Poster Session P1.5 Improving Convective Weather Operations in Highly Congested Airspace with the Corridor Integrated Weather System (CIWS)

Monday, 4 October 2004
James E. Evans, MIT Lincoln Lab., Lexington, MA; and K. Carusone, M. M. Wolfson, M. Robinson, E. Ducot, and B. Crowe

Handout (1.8 MB)

Reducing delays due to thunderstorms in congested airspace is a major objective of Air Traffic Management as described in the FAA’s Operational Evolution Plan and Flight Plan 2004-2008. Much of the air traffic delay that is so costly to the airlines and the flying public is incurred during severe weather in the highly congested Great Lakes and Northeast Corridors. This congested airspace delay problem is being addressed by a combination of “strategic” collaborative traffic flow management using extended range (greater than 2 hour) forecasts such as the CCFP and, by tactical adjustments to the “strategic plans” using the Corridor Integrated Weather System (CIWS).

In this paper, we describe the current status of the CIWS, including initial operational results of ATC and airline use of the CIWS weather products.

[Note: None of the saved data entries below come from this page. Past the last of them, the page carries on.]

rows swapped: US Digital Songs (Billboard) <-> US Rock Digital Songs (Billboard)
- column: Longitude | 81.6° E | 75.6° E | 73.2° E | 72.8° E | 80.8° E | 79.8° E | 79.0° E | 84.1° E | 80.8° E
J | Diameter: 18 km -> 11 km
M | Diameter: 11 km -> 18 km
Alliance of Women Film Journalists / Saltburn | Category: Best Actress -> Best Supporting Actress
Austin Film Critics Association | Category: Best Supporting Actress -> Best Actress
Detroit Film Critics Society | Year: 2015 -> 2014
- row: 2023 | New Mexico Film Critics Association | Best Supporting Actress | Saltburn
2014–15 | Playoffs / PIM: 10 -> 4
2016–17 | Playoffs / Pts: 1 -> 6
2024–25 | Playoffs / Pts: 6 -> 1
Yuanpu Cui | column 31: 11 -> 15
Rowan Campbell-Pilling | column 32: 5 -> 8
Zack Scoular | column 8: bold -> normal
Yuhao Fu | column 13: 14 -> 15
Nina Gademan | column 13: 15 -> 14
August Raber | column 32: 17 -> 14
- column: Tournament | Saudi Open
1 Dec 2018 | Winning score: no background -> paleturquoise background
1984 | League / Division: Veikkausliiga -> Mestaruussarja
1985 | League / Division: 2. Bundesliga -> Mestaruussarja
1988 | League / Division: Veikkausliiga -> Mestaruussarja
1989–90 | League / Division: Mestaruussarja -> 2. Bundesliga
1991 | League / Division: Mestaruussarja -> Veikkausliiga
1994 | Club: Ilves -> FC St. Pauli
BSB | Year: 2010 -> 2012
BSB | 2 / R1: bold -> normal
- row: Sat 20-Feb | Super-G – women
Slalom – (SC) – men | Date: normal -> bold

Key new capabilities provided by the CIWS include very high update rate products (to support tactical air traffic management), much improved echo-tops information, and fully automatic 2-hour convective forecasts using the latest “scale separation” storm tracking technologies. A centralized product generation and distribution architecture, using frame relay communications, has made it possible to economically integrate data from a large, heterogeneous set of radar sensors and drive displays at major terminal areas, en route centers in the corridors, the FAA Command Center, and many major airlines.

CIWS delay reduction benefits for 2003 were assessed by on-site observations and interviews during major convective weather events, end-of-season user interviews, and analysis of flight track data. Sixteen unique benefits categories associated with use of the CIWS products were identified during the 2003 storm season. The number of events for each benefit category and annual delay savings for two primary benefits realized in en route airspace (i.e., Keeping Routes Open Longer; Proactive, Efficient Reroutes) were quantified and will be discussed in the paper. Safety enhancing operational decisions included decisions on whether a ground stop needed to be implemented for specific airports and whether a closed air route could be reopened in the immediate future.

The paper concludes with a discussion of transitioning the CIWS concept exploration system to an operational NAS system, as well as near term CIWS enhancements. The enhancements include extension of coverage to Canadian airspace, improvements in both tactical and automated strategic convective weather forecasts, and interfacing the CIWS to air traffic management (ATM) decision support tools such as the Route Availability Planning Tool (RAPT), which is in use at the New York airports to increase departure rates from major airports in severe weather.